Regarding the “Passage from the genetic to the nongenetic” in two forms of early man, Stiegler observes:

The whole question is thinking the highly paradoxical possibility of such a relay or passage; this possibility is the unthinkable question of an absolute past, of an inconceivable present, which can only be an infinite abyss (138).

In other words, Stiegler is saying (I think), that a genetic basis for defining the human falls apart in the context of Derridian differénce. If what Ricoeur says is true, then, “genetic codes ‘are programs’ of behavior [that…] confer form, order, and direction on life” (138).

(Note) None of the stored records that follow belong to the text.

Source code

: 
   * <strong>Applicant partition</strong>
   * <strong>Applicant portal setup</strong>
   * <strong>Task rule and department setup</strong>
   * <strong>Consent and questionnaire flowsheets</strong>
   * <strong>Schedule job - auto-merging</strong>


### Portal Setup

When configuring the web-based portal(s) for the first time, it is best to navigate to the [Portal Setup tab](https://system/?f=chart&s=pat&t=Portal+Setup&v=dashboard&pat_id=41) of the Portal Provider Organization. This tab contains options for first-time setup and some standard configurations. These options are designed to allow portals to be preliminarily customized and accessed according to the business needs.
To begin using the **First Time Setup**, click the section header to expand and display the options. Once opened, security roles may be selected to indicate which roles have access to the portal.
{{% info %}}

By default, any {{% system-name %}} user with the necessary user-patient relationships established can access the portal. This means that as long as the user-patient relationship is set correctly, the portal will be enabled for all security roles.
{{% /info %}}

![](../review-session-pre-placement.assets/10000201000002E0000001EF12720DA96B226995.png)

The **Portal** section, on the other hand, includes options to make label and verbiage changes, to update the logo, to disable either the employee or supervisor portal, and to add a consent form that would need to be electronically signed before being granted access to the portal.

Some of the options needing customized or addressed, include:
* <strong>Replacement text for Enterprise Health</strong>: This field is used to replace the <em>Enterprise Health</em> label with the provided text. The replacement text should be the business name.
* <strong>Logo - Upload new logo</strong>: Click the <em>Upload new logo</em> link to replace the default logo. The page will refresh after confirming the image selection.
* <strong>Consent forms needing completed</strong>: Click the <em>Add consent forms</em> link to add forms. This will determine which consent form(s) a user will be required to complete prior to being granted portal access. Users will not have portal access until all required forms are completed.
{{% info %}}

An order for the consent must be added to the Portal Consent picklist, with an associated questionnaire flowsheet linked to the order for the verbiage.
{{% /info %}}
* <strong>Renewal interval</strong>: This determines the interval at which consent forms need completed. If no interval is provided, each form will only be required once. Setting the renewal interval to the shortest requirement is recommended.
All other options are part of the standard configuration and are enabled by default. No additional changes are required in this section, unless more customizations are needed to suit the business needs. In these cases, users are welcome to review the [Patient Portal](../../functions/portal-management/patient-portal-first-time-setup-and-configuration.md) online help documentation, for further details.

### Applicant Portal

He is especially concerned with the “who,” “what” question: traditionally, humans have been seen as the “who” who do the inventing while technology has been the “what” that has been invented. Stiegler seems to suggest that possibly it is now the human who has been invented by the technology, saying:

The technical inventing the human, the human inventing the technical. Technics as inventive as well as invented. This hypothesis destroys the traditional thought of technics, from Plato to Heidegger and beyond. (137)

I have a sneaking suspicion that this is somehow deeply intertwined with the idea of the “posthuman.”

I realize that this is a rather disorganized and rambling post, but I’m still trying to make heads or tails of what Stiegler is saying. I’m hoping that, after I read the Haraway, I’ll be better able to talk coherently about it.